The material, surface finish, and surface area touching the lead of both contacts determine contact resistance. PC/104, PC/104-Plus, and PCI-104 specify contact resistance as <30 milli-ohms maximum, which is consistent with a single-beam gold-plated phos bronze contact.
Passing the tests
When assessing different connector designs and suppliers, it pays to look into which tests manufacturers subject their products to and the care they put into assembling the component parts. “3M’s qualification tests use EIA-364 standard test methods,” Revell says. “Thermal shock includes cycles from -65 °C to +105° C (exceeding EIA-364-32B) with about an hour dwell at each extreme and a transition time of seconds or single digit minutes.”
Tolerances also matter.
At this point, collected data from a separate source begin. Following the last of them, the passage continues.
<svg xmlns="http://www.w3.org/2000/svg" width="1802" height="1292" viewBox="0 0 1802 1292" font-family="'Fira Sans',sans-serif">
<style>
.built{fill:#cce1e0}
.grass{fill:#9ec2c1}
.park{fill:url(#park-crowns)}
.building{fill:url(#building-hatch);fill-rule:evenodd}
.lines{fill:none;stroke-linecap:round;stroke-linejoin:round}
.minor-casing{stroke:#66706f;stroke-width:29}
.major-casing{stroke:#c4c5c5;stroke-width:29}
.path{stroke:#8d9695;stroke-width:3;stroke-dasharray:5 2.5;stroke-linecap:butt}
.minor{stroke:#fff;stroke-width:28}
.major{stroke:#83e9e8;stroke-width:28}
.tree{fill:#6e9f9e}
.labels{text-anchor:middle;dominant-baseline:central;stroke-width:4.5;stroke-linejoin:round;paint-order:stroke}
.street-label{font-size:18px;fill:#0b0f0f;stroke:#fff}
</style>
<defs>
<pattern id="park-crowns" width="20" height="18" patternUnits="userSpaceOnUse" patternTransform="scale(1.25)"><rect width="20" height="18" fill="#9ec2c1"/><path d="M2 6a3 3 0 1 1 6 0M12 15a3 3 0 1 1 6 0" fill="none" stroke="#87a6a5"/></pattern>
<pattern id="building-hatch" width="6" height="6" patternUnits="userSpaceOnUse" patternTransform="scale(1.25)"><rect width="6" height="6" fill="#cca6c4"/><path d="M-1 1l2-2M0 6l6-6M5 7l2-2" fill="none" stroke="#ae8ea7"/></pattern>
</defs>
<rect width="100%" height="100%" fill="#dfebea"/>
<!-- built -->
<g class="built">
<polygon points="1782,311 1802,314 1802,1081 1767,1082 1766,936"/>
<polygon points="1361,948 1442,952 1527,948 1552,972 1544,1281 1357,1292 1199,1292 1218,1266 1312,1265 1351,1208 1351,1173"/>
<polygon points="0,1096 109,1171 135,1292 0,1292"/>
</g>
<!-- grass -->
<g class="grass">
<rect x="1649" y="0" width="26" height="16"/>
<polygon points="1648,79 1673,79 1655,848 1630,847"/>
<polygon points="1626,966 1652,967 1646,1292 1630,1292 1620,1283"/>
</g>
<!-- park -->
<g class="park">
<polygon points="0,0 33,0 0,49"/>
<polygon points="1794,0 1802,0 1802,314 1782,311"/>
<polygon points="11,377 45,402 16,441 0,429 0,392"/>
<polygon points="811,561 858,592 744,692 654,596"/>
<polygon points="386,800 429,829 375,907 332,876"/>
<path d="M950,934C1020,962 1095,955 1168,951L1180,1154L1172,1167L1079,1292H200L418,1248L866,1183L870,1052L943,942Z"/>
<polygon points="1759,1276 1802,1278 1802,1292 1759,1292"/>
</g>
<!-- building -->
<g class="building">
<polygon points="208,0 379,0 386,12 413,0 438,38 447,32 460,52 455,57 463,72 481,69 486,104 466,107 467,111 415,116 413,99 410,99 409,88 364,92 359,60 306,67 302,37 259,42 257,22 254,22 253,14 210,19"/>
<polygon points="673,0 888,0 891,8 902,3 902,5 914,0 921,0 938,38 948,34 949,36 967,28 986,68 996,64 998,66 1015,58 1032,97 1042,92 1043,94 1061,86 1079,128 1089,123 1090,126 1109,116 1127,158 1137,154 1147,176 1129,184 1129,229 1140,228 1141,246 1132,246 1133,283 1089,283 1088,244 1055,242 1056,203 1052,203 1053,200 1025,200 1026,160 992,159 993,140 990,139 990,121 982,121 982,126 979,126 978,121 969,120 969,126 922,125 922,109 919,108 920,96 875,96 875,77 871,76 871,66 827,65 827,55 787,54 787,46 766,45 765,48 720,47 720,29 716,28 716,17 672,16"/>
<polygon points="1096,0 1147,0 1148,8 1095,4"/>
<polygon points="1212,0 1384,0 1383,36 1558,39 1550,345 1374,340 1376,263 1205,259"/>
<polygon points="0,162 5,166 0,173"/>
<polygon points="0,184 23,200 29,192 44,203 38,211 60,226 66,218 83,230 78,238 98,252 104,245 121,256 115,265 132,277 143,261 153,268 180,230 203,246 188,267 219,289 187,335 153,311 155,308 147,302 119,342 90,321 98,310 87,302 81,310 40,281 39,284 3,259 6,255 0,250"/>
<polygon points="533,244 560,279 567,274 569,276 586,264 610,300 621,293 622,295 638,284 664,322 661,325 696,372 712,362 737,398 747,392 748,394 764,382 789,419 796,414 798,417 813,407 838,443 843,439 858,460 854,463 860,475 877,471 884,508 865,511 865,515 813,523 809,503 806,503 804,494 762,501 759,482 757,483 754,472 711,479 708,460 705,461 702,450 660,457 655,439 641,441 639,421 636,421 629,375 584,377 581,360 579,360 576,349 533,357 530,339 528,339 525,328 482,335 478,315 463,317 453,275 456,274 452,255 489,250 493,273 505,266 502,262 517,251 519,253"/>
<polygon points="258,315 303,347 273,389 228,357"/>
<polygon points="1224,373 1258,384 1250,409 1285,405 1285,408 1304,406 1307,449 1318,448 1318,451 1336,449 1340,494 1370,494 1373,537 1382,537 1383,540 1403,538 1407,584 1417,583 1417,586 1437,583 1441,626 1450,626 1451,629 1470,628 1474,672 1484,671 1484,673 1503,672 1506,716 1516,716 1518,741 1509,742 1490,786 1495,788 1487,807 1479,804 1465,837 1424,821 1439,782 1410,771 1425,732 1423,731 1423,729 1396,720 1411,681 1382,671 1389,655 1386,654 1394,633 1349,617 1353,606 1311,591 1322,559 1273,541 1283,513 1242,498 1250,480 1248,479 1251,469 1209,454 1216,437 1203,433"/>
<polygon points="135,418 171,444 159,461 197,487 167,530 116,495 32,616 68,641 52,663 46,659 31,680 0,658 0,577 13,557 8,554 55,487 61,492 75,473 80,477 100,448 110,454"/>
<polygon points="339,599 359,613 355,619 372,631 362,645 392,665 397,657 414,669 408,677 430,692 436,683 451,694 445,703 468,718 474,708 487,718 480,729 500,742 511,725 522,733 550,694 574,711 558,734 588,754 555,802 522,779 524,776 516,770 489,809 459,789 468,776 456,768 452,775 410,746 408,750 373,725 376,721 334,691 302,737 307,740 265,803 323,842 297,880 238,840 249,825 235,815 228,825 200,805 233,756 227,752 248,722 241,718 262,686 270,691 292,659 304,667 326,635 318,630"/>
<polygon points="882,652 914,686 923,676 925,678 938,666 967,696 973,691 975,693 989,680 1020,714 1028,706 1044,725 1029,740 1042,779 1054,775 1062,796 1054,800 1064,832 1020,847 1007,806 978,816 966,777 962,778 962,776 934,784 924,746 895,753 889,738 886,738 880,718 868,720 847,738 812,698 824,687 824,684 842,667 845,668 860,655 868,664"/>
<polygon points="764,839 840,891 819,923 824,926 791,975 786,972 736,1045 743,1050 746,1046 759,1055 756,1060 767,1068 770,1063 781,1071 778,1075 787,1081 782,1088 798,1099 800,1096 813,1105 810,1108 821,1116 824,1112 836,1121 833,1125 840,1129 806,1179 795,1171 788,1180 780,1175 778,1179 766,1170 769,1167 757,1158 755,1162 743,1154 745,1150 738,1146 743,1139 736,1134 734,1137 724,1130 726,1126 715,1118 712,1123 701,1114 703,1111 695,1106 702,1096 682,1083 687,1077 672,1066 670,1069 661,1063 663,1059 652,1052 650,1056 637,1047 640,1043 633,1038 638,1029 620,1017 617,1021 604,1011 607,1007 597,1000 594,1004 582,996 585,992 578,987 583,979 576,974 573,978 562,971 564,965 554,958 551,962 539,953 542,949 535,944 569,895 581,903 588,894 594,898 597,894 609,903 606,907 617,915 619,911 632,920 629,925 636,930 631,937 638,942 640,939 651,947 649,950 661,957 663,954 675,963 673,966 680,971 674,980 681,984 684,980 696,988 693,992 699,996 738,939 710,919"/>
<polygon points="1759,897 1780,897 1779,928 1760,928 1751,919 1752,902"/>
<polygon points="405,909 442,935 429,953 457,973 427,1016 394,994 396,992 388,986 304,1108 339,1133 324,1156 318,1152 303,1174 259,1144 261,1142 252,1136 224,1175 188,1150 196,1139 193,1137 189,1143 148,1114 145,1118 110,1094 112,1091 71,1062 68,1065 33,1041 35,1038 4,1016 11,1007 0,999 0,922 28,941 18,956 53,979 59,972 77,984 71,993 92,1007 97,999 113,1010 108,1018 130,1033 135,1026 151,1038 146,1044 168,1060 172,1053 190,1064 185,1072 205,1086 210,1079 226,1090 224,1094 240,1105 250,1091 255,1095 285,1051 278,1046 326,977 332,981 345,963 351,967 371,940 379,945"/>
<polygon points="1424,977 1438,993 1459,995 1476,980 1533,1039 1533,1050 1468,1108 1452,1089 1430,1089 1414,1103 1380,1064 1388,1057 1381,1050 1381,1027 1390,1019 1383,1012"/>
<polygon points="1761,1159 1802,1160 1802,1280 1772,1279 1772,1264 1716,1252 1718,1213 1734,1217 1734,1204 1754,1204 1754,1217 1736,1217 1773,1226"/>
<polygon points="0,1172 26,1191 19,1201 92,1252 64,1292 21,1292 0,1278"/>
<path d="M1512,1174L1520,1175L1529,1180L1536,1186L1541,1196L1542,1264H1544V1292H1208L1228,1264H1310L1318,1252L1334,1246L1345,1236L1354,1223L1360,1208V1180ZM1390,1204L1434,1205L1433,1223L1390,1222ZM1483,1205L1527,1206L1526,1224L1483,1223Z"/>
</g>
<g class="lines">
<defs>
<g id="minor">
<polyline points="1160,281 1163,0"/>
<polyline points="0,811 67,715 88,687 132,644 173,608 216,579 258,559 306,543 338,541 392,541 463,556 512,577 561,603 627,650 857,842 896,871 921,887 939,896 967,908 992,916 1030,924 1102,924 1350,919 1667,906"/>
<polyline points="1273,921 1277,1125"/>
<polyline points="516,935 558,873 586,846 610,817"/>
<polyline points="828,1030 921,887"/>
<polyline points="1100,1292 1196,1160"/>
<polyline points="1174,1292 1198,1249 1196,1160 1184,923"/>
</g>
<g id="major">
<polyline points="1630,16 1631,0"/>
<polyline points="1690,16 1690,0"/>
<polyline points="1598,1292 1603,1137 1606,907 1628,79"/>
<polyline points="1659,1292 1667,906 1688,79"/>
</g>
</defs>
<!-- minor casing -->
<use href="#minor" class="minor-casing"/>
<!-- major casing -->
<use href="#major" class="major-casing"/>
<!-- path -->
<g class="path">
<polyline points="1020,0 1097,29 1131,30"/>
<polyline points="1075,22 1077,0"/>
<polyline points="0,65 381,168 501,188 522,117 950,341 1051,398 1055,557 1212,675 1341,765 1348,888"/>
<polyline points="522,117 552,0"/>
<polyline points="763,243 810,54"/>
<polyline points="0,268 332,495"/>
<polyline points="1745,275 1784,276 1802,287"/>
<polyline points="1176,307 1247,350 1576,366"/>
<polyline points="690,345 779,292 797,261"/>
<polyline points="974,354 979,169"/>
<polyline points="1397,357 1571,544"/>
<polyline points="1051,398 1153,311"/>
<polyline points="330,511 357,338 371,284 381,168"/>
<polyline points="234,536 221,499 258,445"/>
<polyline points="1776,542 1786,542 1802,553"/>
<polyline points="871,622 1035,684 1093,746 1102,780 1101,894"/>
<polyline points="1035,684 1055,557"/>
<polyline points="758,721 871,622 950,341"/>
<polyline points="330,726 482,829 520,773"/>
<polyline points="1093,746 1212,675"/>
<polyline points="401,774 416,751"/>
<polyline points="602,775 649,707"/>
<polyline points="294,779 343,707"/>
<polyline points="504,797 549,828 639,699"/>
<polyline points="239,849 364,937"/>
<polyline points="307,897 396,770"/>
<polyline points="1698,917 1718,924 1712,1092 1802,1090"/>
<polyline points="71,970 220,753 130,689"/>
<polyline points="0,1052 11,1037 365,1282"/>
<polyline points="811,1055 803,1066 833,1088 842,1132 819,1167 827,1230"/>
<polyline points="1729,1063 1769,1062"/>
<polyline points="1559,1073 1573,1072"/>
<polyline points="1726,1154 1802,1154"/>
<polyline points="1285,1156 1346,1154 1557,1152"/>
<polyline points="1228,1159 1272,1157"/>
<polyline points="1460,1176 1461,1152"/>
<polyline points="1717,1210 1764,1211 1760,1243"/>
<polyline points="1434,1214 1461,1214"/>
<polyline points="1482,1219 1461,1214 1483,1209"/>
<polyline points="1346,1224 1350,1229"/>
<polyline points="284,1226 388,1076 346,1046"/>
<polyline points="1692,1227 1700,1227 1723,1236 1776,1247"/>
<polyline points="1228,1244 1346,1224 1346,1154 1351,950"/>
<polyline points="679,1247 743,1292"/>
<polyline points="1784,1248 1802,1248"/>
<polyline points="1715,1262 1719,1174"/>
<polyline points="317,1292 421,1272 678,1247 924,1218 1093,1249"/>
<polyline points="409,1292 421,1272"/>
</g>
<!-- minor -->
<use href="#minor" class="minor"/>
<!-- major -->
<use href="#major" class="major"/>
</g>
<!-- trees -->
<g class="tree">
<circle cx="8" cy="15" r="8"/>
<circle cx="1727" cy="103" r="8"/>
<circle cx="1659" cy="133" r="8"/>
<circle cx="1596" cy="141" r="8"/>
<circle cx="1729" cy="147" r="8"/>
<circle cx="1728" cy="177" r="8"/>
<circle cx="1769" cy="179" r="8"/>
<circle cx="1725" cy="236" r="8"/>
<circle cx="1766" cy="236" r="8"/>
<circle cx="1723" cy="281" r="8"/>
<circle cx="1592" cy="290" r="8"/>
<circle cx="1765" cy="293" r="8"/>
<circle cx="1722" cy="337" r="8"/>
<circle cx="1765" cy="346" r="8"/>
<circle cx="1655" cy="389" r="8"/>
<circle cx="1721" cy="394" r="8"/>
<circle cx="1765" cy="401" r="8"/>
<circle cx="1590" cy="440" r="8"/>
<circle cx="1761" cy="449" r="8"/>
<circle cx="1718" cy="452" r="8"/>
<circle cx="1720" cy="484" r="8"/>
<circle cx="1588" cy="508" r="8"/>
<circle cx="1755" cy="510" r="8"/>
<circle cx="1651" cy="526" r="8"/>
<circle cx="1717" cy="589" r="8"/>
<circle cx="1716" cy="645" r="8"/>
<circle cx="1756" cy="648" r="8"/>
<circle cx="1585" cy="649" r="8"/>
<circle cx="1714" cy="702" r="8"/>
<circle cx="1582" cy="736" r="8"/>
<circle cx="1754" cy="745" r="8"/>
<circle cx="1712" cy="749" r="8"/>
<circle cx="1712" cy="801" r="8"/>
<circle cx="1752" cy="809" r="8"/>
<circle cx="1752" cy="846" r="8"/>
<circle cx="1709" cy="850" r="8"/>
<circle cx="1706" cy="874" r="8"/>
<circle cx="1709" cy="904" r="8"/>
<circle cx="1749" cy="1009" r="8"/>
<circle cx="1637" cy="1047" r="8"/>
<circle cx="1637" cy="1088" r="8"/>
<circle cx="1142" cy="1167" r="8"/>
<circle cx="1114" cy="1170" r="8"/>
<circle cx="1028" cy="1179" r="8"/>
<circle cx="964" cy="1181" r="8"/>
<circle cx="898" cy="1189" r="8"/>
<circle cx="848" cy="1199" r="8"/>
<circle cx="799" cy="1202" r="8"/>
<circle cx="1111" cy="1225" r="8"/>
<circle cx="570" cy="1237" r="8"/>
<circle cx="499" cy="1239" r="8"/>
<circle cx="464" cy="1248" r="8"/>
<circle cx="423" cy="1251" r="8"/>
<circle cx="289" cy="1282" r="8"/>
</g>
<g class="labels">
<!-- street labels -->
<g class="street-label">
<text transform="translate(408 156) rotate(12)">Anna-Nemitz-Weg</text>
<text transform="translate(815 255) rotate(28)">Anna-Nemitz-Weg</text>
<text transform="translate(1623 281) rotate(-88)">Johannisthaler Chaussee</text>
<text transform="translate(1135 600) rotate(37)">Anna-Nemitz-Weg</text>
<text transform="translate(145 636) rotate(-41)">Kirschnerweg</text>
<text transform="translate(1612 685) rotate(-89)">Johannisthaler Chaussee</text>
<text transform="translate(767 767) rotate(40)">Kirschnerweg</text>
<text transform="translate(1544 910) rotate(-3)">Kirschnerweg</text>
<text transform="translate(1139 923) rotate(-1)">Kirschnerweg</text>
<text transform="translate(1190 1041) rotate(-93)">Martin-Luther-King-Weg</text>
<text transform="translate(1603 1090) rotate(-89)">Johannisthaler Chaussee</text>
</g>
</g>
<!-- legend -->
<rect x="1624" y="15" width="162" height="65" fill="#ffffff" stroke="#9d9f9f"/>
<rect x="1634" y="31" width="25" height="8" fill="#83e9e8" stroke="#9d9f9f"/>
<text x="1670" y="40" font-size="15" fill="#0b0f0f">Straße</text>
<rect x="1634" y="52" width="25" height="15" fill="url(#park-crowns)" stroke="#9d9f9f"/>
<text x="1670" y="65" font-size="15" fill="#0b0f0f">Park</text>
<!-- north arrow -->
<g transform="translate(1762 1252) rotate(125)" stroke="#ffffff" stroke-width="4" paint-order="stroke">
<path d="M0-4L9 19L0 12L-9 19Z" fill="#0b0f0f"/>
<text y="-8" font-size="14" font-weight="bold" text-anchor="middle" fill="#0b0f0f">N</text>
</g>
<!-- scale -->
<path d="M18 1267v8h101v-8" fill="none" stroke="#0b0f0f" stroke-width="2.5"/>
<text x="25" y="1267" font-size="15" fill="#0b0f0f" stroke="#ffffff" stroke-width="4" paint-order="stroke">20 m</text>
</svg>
A connector that is manufactured out of tolerance and possibly exacerbated by a placement or handling issue during board processing may cause the connector to be out of alignment relative to the mating part. The result may be what connector manufacturers call stubbing, which occurs when a pin does not wipe against the socket contact at the first pass, but instead strikes some other part of the connector. Avoiding stubbing is particularly important in the PC/104 environment because it is a stack-through architecture.
Poorly made connectors may mean that the boards cannot be stacked, a contact is bent when stacking the modules, or the insulator or solder joint is damaged. The problem may be immediately apparent when the host and add-on modules cannot be plugged together. Of greater concern is if the problem does not become noticeable until later when the board is in service.
Compliance with the current specs for SFF boards will ensure that modules are interoperable. One other aspect of compliance is the regulatory environment of the geographic markets in which products are used. This determines which components are chosen for a bill of materials. The best example of this is Reduction of Hazardous Substances (RoHS), which requires products sold in the European Union to comply with the directive. Connector manufacturers must indicate which of their products comply and provide written validation of levels of compliance. The outcome can impact the processes and solder pastes by which connectors are attached to the PCB.
Engineers must consider many factors when selecting connectors for embedded systems such as IEEE P996.1-based equipment, in particular those systems not covered by industry standards. It pays to consult the connector supplier or distributor early in the design process to ensure proper form, fit, and function. A small yet perfectly formed connector, functioning quietly and unobtrusively as part of the system design, will provide end users with years of reliable service.
P. Lindsay Powell is global business development manager at 3M’s Electronic Solutions Division, based in Austin, Texas, where he supports new product introductions into the distribution channel. He has worked in the electronics industry for more than 20 years in Europe and the United States. Born in Wales, Lindsay is a graduate of the University of Aston in Birmingham, England.